[Images with localized body landmarks]
......

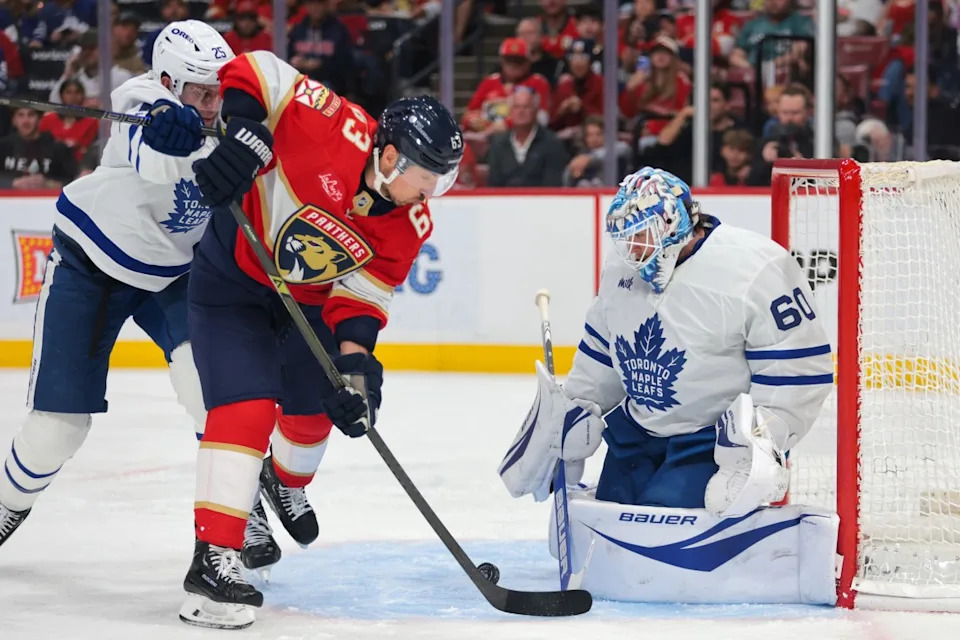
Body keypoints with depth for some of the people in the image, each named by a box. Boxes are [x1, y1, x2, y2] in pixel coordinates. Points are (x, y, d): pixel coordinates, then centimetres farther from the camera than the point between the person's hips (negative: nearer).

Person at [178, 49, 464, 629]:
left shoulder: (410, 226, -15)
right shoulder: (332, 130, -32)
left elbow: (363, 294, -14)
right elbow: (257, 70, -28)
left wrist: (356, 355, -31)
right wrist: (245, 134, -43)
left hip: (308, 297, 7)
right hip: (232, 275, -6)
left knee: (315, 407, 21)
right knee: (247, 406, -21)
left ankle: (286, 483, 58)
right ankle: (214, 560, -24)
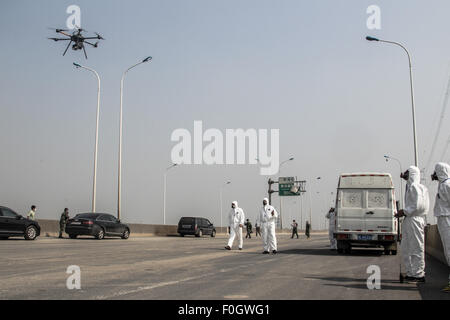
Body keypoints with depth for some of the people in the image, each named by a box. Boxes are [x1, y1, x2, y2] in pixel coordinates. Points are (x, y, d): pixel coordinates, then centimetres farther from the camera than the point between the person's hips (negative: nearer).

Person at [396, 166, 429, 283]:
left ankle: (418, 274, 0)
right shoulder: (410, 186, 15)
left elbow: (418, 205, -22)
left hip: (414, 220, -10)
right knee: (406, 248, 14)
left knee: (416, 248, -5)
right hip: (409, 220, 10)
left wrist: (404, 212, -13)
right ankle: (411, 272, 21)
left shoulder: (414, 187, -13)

......

### Exercise details
In the records above, the lines containing the string "left" should be counted; give only the total.

### Answer section
12